Ariadne in Greek Mythology
In later Greek myth, Ariadne is a Cretan princess who gives her thread to the hero Theseus so that he can penetrate the maze known as the labyrinth and kill the monster known as the Minotaur. The Minotaur, half-human and half-bull, was born of the desire of Ariadne's mother Pasiphae for a white bull; the inventor Daidalos helped her to mate with it. According to the Greek myth, custom decreed that Athens must send seven girls and seven boys to Crete to be sacrificed to the Minotaur. In slaying the Minotaur, Theseus ended (alleged) human sacrifice. Ariadne fled with Theseus, but was left or jumped ship on a nearby island. Some say that she hanged herself; others that she married the God Dionysus. Theseus failed to raise a white sail as he approached Athens; his father Aegeus, thinking his son had been killed, threw himself into the sea. This is a myth "told by the victors" intended to discredit a culture they conquered.
The Labyrinth in Crete
Labyrinthos is a pre-Greek word, associated with the Labrys, a symbol commonly called a Double Axe, but which I interpret to be the wings of the Bird Goddess. An inscription in Linear B (associated with the Greek-speaking Mycenean conquerers) states that a "jar of honey" was offered to the "Lady of the Labyrinth." The "Cretan labyrinth" (seven spirals around the center) was inscribed on a Roman coin from the city of Gortyn. Such a labyrinth has not been found in Ariadnian Crete, though a fresco fragment of what appears to be a rectangular labyrinth was found at Knossos. Some have suggested that the sacred centers of Knossos and Phaistos with their many passageways were "labyrinths," while others have imagined that the caves used in Ariadnian ritual were.

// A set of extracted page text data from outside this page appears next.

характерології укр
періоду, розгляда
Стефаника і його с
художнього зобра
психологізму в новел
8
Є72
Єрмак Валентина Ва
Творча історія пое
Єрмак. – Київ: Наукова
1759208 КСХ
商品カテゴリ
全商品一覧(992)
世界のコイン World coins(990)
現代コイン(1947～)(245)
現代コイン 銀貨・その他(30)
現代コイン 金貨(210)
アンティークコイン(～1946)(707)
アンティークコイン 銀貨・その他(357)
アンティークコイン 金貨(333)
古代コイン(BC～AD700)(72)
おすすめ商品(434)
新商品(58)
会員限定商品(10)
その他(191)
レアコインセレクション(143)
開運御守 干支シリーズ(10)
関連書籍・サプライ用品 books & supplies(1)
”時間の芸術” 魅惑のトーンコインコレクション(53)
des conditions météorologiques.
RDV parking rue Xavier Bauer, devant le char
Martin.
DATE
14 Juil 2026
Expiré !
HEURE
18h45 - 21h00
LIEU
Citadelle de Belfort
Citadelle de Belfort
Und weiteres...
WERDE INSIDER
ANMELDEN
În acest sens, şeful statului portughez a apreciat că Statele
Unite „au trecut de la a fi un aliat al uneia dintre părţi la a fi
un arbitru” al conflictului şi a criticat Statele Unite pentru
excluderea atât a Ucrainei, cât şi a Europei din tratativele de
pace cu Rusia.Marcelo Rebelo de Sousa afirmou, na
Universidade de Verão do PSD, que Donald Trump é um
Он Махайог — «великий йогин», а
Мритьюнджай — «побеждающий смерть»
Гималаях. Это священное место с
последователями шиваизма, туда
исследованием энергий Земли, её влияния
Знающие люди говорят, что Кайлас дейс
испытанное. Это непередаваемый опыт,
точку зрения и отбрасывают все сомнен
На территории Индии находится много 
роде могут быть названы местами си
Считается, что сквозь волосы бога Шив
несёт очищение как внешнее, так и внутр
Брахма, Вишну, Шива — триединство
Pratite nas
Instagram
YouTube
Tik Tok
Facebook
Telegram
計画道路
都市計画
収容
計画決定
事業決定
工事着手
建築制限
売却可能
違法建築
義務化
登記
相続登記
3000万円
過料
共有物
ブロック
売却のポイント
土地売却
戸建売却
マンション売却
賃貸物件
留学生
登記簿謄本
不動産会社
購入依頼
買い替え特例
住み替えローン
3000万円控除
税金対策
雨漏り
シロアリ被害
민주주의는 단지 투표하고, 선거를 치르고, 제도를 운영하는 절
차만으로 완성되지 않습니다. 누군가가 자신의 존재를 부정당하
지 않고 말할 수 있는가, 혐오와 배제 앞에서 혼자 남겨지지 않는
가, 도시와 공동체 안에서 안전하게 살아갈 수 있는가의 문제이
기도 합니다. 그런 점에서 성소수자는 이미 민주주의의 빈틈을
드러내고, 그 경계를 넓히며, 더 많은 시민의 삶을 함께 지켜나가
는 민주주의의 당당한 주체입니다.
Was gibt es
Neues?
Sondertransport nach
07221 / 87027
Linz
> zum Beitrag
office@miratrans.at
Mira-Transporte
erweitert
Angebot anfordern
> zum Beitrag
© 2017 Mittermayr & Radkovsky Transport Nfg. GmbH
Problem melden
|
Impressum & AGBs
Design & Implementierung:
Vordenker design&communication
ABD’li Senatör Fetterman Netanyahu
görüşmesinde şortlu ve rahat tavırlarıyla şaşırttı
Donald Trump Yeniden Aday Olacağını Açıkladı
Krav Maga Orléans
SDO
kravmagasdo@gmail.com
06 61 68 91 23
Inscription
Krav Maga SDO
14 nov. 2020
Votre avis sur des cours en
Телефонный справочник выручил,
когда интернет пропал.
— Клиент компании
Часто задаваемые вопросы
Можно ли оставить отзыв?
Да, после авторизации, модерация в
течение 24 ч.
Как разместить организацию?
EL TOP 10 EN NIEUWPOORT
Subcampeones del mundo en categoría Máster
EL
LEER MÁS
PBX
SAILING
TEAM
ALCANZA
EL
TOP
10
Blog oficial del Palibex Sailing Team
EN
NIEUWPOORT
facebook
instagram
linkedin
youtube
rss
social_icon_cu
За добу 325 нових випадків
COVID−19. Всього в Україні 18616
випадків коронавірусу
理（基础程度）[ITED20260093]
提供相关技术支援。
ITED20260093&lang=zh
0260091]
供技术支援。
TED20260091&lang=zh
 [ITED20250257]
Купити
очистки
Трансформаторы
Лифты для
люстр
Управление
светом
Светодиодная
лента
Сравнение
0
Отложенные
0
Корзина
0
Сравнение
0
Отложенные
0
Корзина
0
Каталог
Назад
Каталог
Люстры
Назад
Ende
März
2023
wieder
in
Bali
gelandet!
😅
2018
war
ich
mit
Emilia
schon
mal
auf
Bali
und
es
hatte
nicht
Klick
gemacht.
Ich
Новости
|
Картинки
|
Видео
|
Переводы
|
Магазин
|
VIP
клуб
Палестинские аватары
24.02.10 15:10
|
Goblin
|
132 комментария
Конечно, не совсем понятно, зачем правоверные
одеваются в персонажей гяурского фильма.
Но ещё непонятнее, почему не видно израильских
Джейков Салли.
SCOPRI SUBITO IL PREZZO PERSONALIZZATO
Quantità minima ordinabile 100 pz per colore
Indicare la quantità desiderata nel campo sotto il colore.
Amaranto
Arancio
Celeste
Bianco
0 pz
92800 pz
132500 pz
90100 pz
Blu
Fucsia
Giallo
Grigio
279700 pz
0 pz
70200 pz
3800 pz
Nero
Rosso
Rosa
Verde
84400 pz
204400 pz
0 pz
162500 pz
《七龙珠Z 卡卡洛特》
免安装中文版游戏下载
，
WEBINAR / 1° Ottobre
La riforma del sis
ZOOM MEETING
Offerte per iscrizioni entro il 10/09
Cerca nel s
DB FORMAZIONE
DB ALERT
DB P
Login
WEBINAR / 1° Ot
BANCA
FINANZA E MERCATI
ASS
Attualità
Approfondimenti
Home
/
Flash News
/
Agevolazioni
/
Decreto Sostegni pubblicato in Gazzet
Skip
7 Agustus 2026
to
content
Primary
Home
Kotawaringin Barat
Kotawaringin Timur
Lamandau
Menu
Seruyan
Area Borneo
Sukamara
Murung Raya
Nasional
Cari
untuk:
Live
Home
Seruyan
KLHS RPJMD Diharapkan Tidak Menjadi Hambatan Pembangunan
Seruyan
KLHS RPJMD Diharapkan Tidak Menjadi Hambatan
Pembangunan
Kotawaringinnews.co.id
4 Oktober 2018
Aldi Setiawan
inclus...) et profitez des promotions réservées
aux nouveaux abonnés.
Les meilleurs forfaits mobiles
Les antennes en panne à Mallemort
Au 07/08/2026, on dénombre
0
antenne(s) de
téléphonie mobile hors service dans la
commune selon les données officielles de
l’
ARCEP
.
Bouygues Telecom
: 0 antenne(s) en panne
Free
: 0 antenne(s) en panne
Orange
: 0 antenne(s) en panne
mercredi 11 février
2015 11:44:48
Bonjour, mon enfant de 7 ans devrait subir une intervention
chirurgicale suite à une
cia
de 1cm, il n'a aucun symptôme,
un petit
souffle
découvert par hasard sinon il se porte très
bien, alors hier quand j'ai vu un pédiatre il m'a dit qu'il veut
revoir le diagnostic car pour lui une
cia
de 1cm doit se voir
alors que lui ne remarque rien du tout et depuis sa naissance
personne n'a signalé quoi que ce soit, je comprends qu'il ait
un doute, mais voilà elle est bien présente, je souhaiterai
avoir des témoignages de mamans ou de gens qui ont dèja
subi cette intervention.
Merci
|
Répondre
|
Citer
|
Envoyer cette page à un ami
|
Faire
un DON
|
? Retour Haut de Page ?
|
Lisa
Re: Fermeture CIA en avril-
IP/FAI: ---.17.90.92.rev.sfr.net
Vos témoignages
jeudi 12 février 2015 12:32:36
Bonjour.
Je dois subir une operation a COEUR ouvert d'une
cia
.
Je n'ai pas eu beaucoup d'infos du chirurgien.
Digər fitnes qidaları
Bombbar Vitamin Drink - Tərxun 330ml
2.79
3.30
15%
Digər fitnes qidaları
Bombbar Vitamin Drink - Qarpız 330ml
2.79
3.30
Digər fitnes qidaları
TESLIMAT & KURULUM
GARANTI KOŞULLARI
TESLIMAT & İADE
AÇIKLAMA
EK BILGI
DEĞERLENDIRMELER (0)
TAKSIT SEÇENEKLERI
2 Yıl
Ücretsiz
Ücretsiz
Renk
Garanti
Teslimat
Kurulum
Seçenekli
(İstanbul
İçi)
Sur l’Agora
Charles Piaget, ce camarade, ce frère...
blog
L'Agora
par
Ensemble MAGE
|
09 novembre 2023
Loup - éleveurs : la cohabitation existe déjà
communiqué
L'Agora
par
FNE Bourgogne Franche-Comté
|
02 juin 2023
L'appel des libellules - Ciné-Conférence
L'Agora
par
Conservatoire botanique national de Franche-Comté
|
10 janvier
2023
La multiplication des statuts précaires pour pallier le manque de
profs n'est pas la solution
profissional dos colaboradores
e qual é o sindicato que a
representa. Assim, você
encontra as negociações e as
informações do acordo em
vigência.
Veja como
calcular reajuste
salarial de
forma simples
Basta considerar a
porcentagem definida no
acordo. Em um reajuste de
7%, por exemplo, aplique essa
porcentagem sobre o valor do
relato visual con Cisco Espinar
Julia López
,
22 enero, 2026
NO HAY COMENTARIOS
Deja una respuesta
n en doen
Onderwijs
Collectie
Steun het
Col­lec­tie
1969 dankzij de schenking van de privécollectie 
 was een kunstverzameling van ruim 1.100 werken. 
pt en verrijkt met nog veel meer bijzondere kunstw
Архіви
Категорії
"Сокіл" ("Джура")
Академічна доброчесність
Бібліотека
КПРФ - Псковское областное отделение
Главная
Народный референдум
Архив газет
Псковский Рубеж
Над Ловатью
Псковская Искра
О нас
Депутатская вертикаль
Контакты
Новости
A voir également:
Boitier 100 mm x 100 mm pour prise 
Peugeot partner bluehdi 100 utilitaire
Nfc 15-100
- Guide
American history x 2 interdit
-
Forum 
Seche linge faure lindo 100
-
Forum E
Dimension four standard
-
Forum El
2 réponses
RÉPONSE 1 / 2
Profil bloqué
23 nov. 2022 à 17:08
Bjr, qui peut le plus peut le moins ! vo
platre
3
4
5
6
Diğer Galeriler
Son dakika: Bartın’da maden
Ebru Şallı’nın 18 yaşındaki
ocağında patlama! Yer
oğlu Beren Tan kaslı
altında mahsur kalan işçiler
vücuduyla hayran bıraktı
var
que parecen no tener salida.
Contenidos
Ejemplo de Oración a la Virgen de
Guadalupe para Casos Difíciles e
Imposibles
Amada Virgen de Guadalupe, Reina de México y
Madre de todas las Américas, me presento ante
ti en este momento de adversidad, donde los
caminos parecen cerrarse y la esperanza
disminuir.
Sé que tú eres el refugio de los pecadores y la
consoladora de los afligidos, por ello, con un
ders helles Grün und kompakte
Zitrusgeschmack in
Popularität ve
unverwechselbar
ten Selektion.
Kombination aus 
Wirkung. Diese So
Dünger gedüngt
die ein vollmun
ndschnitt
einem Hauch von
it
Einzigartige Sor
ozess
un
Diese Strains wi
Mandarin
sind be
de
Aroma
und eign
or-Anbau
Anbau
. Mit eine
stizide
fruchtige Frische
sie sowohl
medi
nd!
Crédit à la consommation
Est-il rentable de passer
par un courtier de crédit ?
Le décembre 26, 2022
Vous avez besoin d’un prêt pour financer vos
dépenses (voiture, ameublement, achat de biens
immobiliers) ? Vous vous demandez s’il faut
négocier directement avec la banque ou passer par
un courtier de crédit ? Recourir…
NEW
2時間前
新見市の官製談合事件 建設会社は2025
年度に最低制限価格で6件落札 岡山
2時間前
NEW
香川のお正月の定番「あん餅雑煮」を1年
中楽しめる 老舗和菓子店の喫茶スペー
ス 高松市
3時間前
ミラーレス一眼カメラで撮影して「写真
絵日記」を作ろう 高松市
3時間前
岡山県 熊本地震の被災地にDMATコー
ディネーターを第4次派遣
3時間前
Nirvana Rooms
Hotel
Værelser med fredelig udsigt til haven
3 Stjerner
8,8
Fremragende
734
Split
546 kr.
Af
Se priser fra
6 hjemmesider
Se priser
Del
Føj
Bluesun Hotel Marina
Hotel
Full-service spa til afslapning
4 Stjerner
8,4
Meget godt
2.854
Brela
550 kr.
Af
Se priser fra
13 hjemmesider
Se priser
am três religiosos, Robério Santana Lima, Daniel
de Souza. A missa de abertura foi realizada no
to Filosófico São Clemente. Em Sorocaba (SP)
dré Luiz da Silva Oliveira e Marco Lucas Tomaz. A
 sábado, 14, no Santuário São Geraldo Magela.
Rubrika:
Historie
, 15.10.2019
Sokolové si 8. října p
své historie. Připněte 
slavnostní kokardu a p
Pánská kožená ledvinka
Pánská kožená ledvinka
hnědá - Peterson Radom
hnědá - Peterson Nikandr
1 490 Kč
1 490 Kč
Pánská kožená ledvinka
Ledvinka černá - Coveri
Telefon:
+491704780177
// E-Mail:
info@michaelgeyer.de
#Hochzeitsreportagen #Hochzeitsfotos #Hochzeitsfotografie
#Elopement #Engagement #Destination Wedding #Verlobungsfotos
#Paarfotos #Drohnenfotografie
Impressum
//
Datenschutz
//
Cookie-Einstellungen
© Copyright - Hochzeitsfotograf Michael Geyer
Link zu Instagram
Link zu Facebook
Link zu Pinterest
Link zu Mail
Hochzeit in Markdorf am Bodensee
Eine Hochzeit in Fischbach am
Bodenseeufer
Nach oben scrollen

Ariadne: Goddess of Ancient Crete
Was Ariadne the Lady of the Labyrinth, a Goddess whose worshippers danced to celebrate the grace of life?
Ariadne in Greek Myth, Revisited
The Greek myth of Ariadne, Pasiphae, and the Minotaur is designed to discredit the pre-patriarchal religion of Minoan Crete. Pasiphae's desire for the bull is pornography; her bull-child is a monster; the labyrinth the place of alleged human sacrifice. Rather than standing as the Goddess at the center of her culture, Ariadne betrays it. She doesn't even live happily ever after with her hero, but is abandoned. Quite a comedown for a Goddess!
*I use the name Ariadnian for the Bronze Age culture of ancient Crete c. 3000-1450 BCE. This culture was mis-named Minoan after the legendary King Minos, but there is no convincing evidence that there were any kings in Bronze Age Crete prior to the Mycenean Greek conquest of Crete.